Reduced grooming plays a role too. A healthy rat cleans porphyrin away almost as fast as it appears. When a rat feels too sick, depressed, or lethargic to groom, the normal baseline of porphyrin simply accumulates and becomes visible. So sometimes the issue isn’t overproduction at all. It’s that the rat has stopped keeping up with it.
How Rats Actually Express Emotion
While red tears aren’t an emotional response, rats do have a rich system for expressing how they feel. They just do it at frequencies humans can’t hear. Rats communicate through ultrasonic vocalizations, sounds pitched well above the range of human hearing, and researchers have mapped these calls to specific emotional states.

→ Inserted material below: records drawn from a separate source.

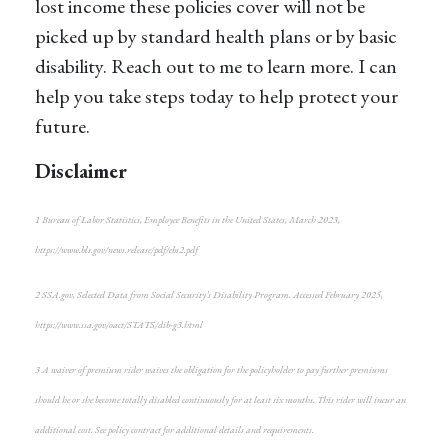
lost income these policies cover will not be
picked up by standard health plans or by basic
disability. Reach out to me to learn more. I can
help you take steps today to help protect your
future.
Disclaimer
1
Bureau of Labor Statistics,
Employee Benefits in the United States
, March 2023,
https://www.bls.gov/news.release/pdf/ebs2.pdf
2
SSA.gov,
Selected Data from Social Security’s Disability Program
. Accessed February 2025,
https://www.ssa.gov/oact/STATS/dib-g3.html
3
A waiver of premium rider waives the obligation for the policyholder to pay further premiums
should he or she become totally disabled continuously for at least six months. This rider will incur an
additional cost. See policy contract for additional details and requirements.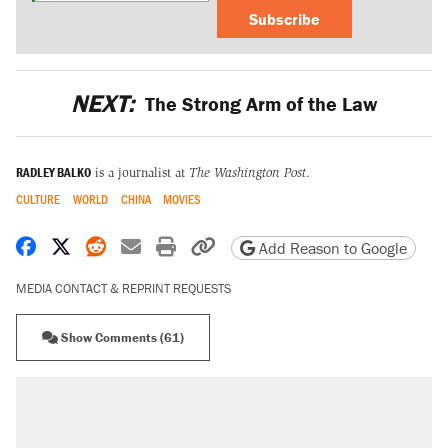
Subscribe
NEXT:
The Strong Arm of the Law
RADLEY BALKO
is a journalist at
The Washington Post
.
CULTURE
WORLD
CHINA
MOVIES
Share on Facebook
Share on X
Share on Reddit
Share by email
Print friendly version
Copy page URL
Add Reason to Google
MEDIA CONTACT & REPRINT REQUESTS
Show Comments (61)
RECOMMENDED
A Pennsylvania mom says the cops were
called on her 4 times—for letting her kids be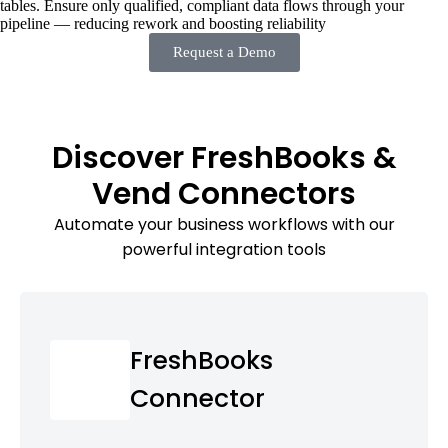
tables. Ensure only qualified, compliant data flows through your
pipeline — reducing rework and boosting reliability
Request a Demo
Discover FreshBooks &
Vend Connectors
Automate your business workflows with our
powerful integration tools
FreshBooks
Connector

Distressed or anxious rats emit calls at around 22 kHz, a long, low-frequency ultrasonic tone. These calls show up in situations involving fear, social isolation, and chronic pain. Notably, these vocalizations don’t signal pain directly. They express the anxiety and emotional suffering that accompanies painful or threatening experiences. Baby rats separated from their mothers produce related calls that represent infantile anxiety, and these calls can be reduced with anti-anxiety medications.
Happy rats produce a completely different sound: rapid 50 kHz calls that researchers have compared to human laughter. These chirps are abundant during play fighting among juvenile rats and appear when rats anticipate something rewarding. The contrast between these two call types gives researchers, and increasingly pet owners with bat detectors, a window into a rat’s emotional world that’s far more nuanced than the visible red tears.

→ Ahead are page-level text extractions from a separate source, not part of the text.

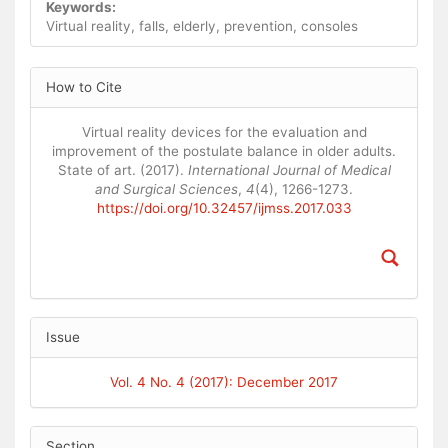
Keywords:
Virtual reality, falls, elderly, prevention, consoles
Article
How to Cite
Details
Virtual reality devices for the evaluation and
improvement of the postulate balance in older adults.
State of art. (2017).
International Journal of Medical
and Surgical Sciences
,
4
(4), 1266-1273.
https://doi.org/10.32457/ijmss.2017.033
Issue
Vol. 4 No. 4 (2017): December 2017
Section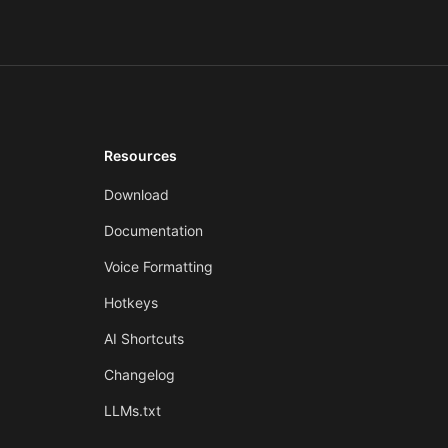
Resources
Download
Documentation
Voice Formatting
Hotkeys
AI Shortcuts
Changelog
LLMs.txt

Normal Porphyrin vs. a Problem
A trace of reddish-brown around the nose after a nap is routine, especially in older rats. You can usually wipe it away with a damp cloth, and if it doesn’t reappear heavily throughout the day, there’s little to worry about.

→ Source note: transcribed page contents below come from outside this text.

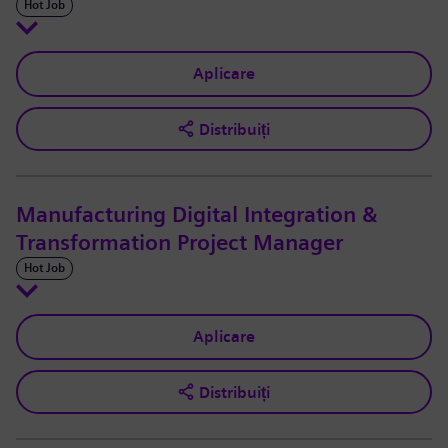
Hot Job
Aplicare
Distribuiți
Manufacturing Digital Integration &
Transformation Project Manager
Hot Job
Aplicare
Distribuiți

The signs that point to a real problem include porphyrin that keeps building up during waking hours, staining that appears on the fur of the forepaws (where the rat has been wiping its face), and discharge visible around both the eyes and nose simultaneously. When combined with any of the following, something beyond normal secretion is going on:
- Respiratory signs: sneezing, rattling or crackling sounds when breathing, nasal discharge
- Behavioral changes: lethargy, hunched posture, loss of appetite, reluctance to move
- Grooming changes: a coat that looks rough, unkempt, or puffed up
- Swelling: puffiness around the eyes or neck, which can indicate SDAV infection or a dental abscess
Reducing Porphyrin Staining
Because stress and poor husbandry are the most common triggers, environmental changes often make a noticeable difference. Rats are social animals that do poorly alone, so housing them with at least one compatible companion reduces chronic stress. Keep the cage clean but avoid strongly scented bedding, especially cedar or pine shavings, which release compounds that irritate the respiratory tract. Adequate ventilation matters too: ammonia from urine buildup is a major respiratory irritant in enclosed cages.
A quiet, consistent location for the cage helps, as does a predictable routine. Rats are sensitive to disruption, and even a change in room or household noise levels can temporarily increase porphyrin output. Providing hiding spots gives rats a sense of security that measurably lowers stress responses.
If environmental improvements don’t reduce the staining within a few days, or if respiratory or behavioral symptoms are present, the underlying cause is likely medical rather than situational. Respiratory infections in rats are common, progressive, and respond best to early treatment.